“When are you going to retire?” Having turned 61 years of age two weeks ago, I’m starting to hear that question more often. To be honest, I have no plans to retire. I want to continue serving, preaching, and pastoring as long as I am healthy.
With that in mind, I read with great interest an article by John Piper entitled, “Hillary, Bernie, Donald, and Me” in which he challenges baby boomers not to waste their retirement years. He opens the article with these thoughts.
At 70, I am energized to dream great things, because this year Hillary turns 69, Bernie turns 75, and Donald turns 70. My rising energy has nothing to do with their policies or character. It has to do with the incredible fact that all of them want to spend their seventies doing the hardest job in the world.
This is wonderfully counter-cultural. I doubt that it’s motivated by a passion to magnify the greatness of Jesus. But that makes it all the more inspiring for me, because nothing gets me more excited than spending my seventies spreading a passion for the glory of Christ and his word. Paul is still my hero when he says, “My eager expectation and hope is that Christ will be magnified in my body, whether by life or by death” (Philippians 1:20).

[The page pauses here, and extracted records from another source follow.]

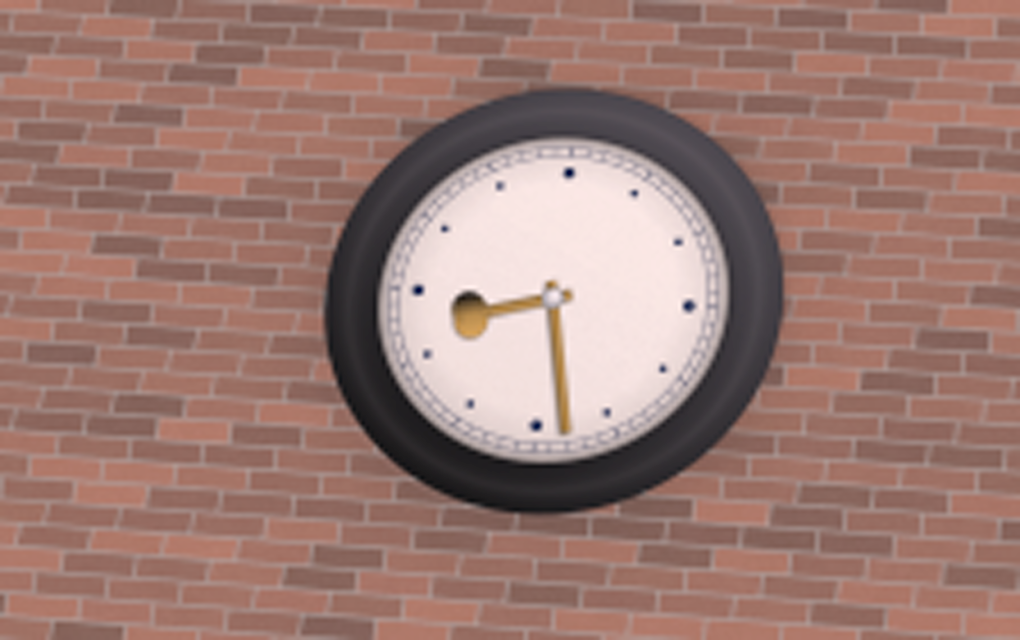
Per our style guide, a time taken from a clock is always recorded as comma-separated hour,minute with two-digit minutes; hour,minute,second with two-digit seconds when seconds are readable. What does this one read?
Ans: 8,28
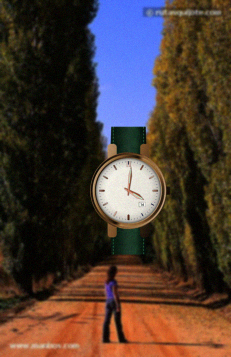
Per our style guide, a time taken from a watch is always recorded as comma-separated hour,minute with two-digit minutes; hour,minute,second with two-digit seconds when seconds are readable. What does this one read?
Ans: 4,01
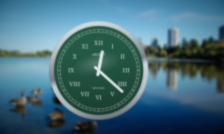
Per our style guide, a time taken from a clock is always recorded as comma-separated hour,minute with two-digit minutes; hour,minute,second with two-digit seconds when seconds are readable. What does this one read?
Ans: 12,22
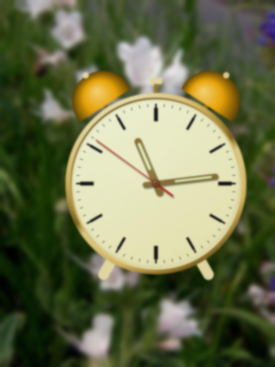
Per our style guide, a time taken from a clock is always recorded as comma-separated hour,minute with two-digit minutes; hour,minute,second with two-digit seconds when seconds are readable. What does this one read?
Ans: 11,13,51
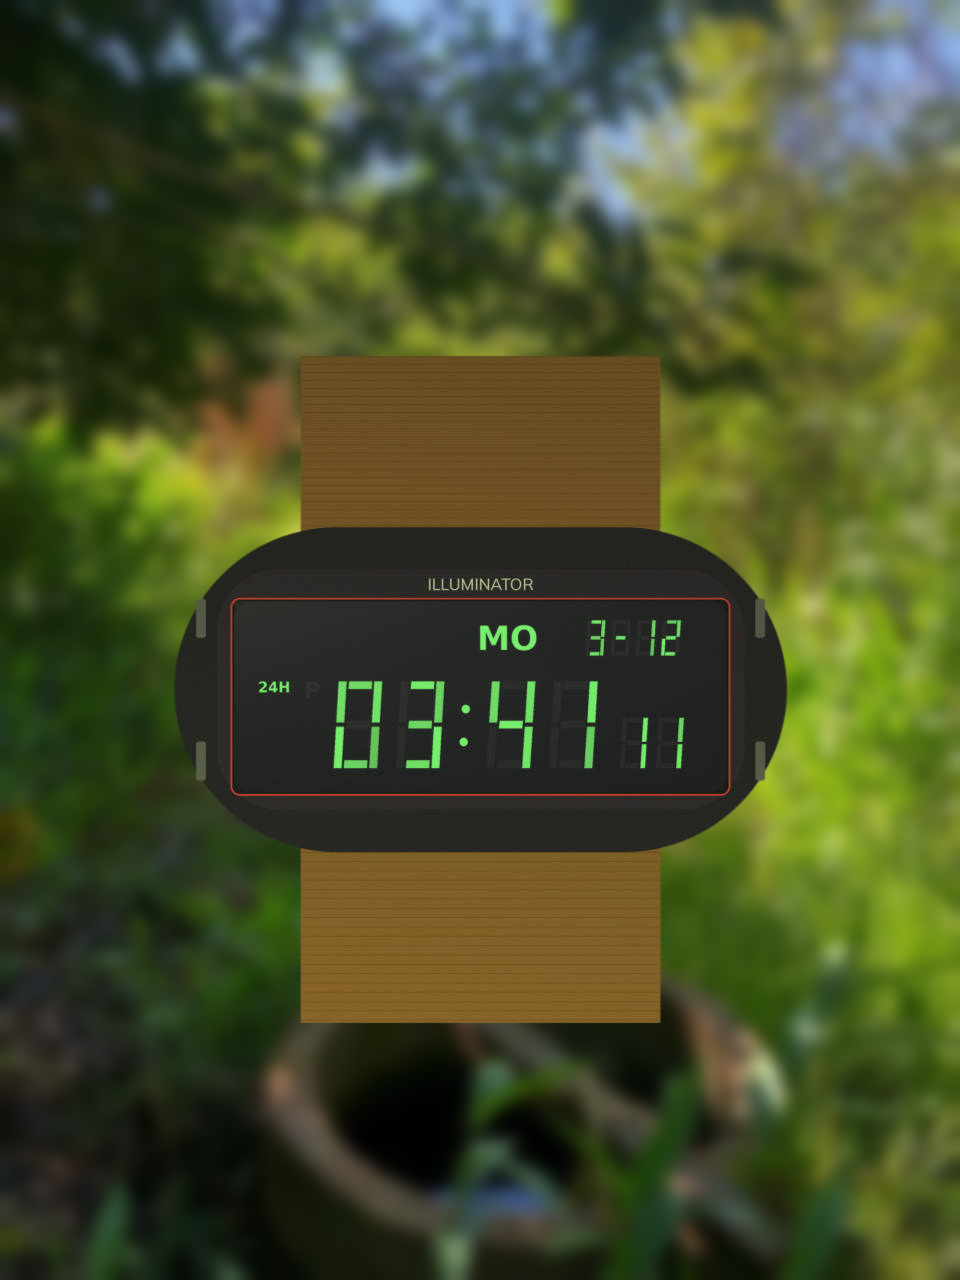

So if Hillary and Bernie and Donald want to bear the weight of the world for the next four to eight years out of man-centered, philanthropic motives, I find my seventy-something zeal for Jesus heating up. They only get to be president of a tiny territory called the U.S.A. I get to be an ambassador of the Sovereign of the universe. They only get to change the way some people live for a few decades. I get to change the way some people live forever — with a lot of good spill-over for this world in the process.
But this is not an article mainly about me. It’s about the 70 million Baby Boomers coming behind me. I’m the oldest (born in 1946; the youngest born in 1964). Ten thousand Americans turn 70 every day. And they will continue to do so for about nineteen years. Billions of dollars are spent every year trying to get us to waste the last chapter of our lives on leisure. I’m spending one afternoon to plead with the rising seventy-somethings: Don’t waste it.
Being in the center of the baby boomer generation, I’m one of the people Piper is addressing. I appreciate his perspective and agree that we need to redefine retirement.
Piper concludes with these words.
Make no mistake. The Bible believes in retirement. It’s called heaven.